In the Givings home, only Dr. Givings is permitted to move freely between the two rooms shown in the play: the operating theater and the living room. The rooms represent the separation he creates between his marriage and sexual desire. What Catherine experiences in her marriage is not sexual intimacy, but something that is metaphorically in the next room from intimacy and not quite satisfying. At first, Catherine accepts her place in the living room. When Mr. Daldry brings Sabrina for treatment, she willingly leaves the house with him with the understanding that what goes on in her husband’s office is not for either of them to know. However, Catherine overhears her husband’s patients and becomes curious. Although Catherine is not supposed to talk to patients as they pass through the house, she stubbornly befriends Sabrina.

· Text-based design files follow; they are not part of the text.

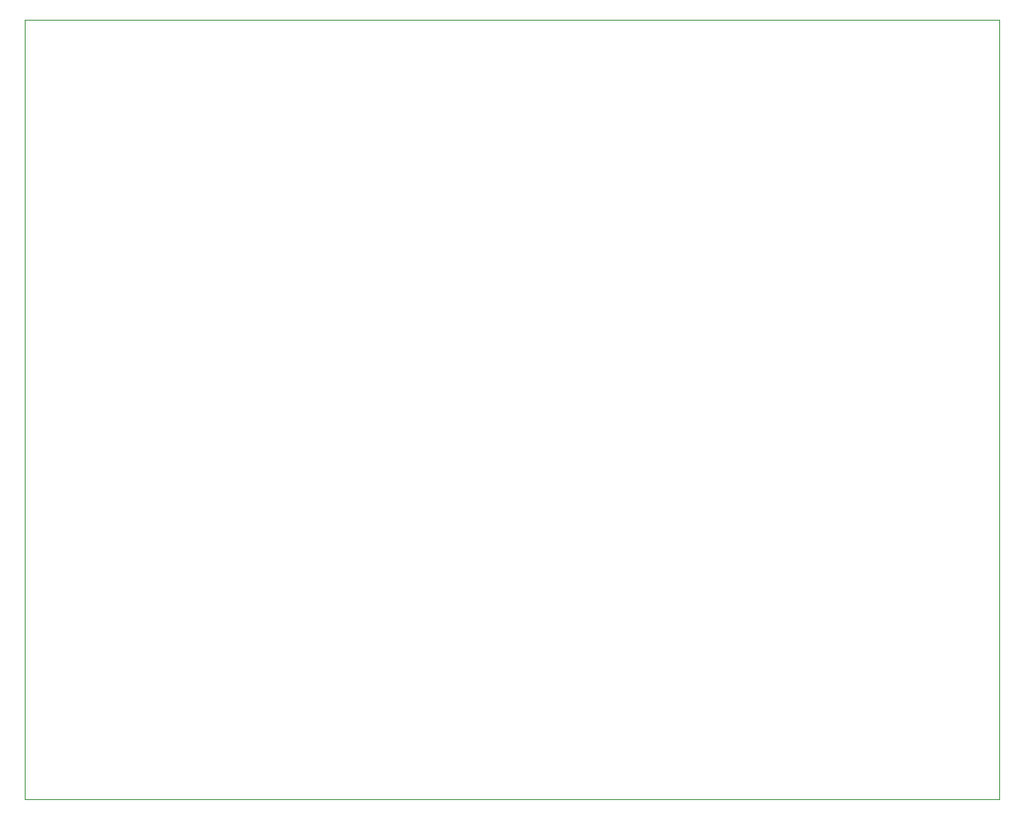
<source format=gm1>
G04 #@! TF.FileFunction,Profile,NP*
%FSLAX46Y46*%
G04 Gerber Fmt 4.6, Leading zero omitted, Abs format (unit mm)*
G04 Created by KiCad (PCBNEW no-vcs-found-product) date Sat 05 Dec 2015 15:20:37 CET*
%MOMM*%
G01*
G04 APERTURE LIST*
%ADD10C,0.150000*%
%ADD11C,0.100000*%
G04 APERTURE END LIST*
D10*
D11*
X100000000Y-130000000D02*
X100000000Y-50000000D01*
X200000000Y-130000000D02*
X100000000Y-130000000D01*
X200000000Y-50000000D02*
X200000000Y-130000000D01*
X100000000Y-50000000D02*
X200000000Y-50000000D01*
M02*

</source>
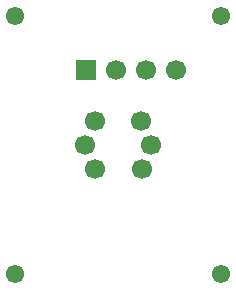
<source format=gbr>
G04 DipTrace 3.2.0.1*
G04 BottomMask.gbr*
%MOIN*%
G04 #@! TF.FileFunction,Soldermask,Bot*
G04 #@! TF.Part,Single*
%ADD21C,0.061024*%
%ADD26C,0.066929*%
%ADD28R,0.066929X0.066929*%
%FSLAX26Y26*%
G04*
G70*
G90*
G75*
G01*
G04 BotMask*
%LPD*%
D21*
X1190945Y445866D3*
Y1306102D3*
X501969D3*
Y445866D3*
D28*
X738976Y1124850D3*
D26*
X838976D3*
X938976D3*
X1038976D3*
X923760Y955845D3*
X957602Y876115D3*
X769152Y796123D3*
X735310Y875853D3*
X767764Y956178D3*
X925148Y795790D3*
M02*

</source>
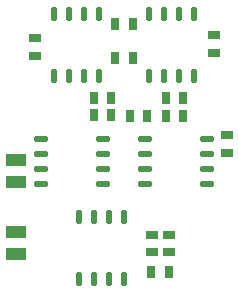
<source format=gbr>
%TF.GenerationSoftware,Altium Limited,Altium Designer,22.10.1 (41)*%
G04 Layer_Color=128*
%FSLAX45Y45*%
%MOMM*%
%TF.SameCoordinates,31040185-1CDC-4878-9C2F-C35C27A90F04*%
%TF.FilePolarity,Positive*%
%TF.FileFunction,Paste,Bot*%
%TF.Part,Single*%
G01*
G75*
%TA.AperFunction,SMDPad,CuDef*%
%ADD10O,0.55000X1.25000*%
%ADD11R,0.80000X1.00000*%
%ADD13R,1.00000X0.80000*%
%ADD30R,1.70000X1.00000*%
%ADD31O,1.25000X0.55000*%
D10*
X819500Y907500D02*
D03*
X946500D02*
D03*
X1073500D02*
D03*
X1200500D02*
D03*
X819500Y382500D02*
D03*
X946500D02*
D03*
X1073500D02*
D03*
X1200500D02*
D03*
X604500Y2622500D02*
D03*
X731500D02*
D03*
X858500D02*
D03*
X985500D02*
D03*
X604500Y2097500D02*
D03*
X731500D02*
D03*
X858500D02*
D03*
X985500D02*
D03*
X1404500Y2622500D02*
D03*
X1531500D02*
D03*
X1658500D02*
D03*
X1785500D02*
D03*
X1404500Y2097500D02*
D03*
X1531500D02*
D03*
X1658500D02*
D03*
X1785500D02*
D03*
D11*
X1575000Y440000D02*
D03*
X1425000D02*
D03*
X1700000Y1915000D02*
D03*
X1550000D02*
D03*
X1090000Y1910000D02*
D03*
X940000D02*
D03*
X940000Y1765000D02*
D03*
X1090000D02*
D03*
X1120000Y2250000D02*
D03*
X1270000D02*
D03*
X1120000Y2540000D02*
D03*
X1270000D02*
D03*
X1550000Y1760000D02*
D03*
X1700000D02*
D03*
X1245000D02*
D03*
X1395000D02*
D03*
D13*
X1955000Y2295000D02*
D03*
Y2445000D02*
D03*
X440000Y2270000D02*
D03*
Y2420000D02*
D03*
X1430000Y605000D02*
D03*
Y755000D02*
D03*
X1580000Y605000D02*
D03*
Y755000D02*
D03*
X2070000Y1450000D02*
D03*
Y1600000D02*
D03*
D30*
X285000Y780000D02*
D03*
Y590000D02*
D03*
X280000Y1390000D02*
D03*
Y1200000D02*
D03*
D31*
X1022500Y1560500D02*
D03*
Y1433500D02*
D03*
Y1306500D02*
D03*
Y1179500D02*
D03*
X497500Y1560500D02*
D03*
Y1433500D02*
D03*
Y1306500D02*
D03*
Y1179500D02*
D03*
X1902500Y1560500D02*
D03*
Y1433500D02*
D03*
Y1306500D02*
D03*
Y1179500D02*
D03*
X1377500Y1560500D02*
D03*
Y1433500D02*
D03*
Y1306500D02*
D03*
Y1179500D02*
D03*
%TF.MD5,baa46f93dcb3a6d45590e4642c147c90*%
M02*

</source>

When her husband continually denies Catherine access to the operating theater and the vibrator, Catherine and Sabrina break into the room on their own at the end of the first act.
Even then, the operating theater and the vibrator continue to hold a sense of mystery for Catherine. She doesn’t understand why she and Sabrina would experience such different responses to the vibrator. When Dr. Givings treats Leo, Catherine is confused as to how the device could be used on a man. Notably, the fact that Leo is also baffled as to how the vibrator could be used on a woman shows that both characters have a profound lack of sexual awareness and understanding of both their own bodies and the bodies of the opposite sex. Catherine obstinately invites Leo to tea, knowing that he will also hear the sound of Sabrina receiving treatment in the next room. At the end of the play, after Dr. Givings becomes angry and storms out, Catherine discovers that what she was searching for in the next room was her husband’s full intimate attention. When Dr. Givings finally understands, she begs him to give up the next room and his practice so that he no longer uses his operating theater to separate their marriage from sexual intimacy.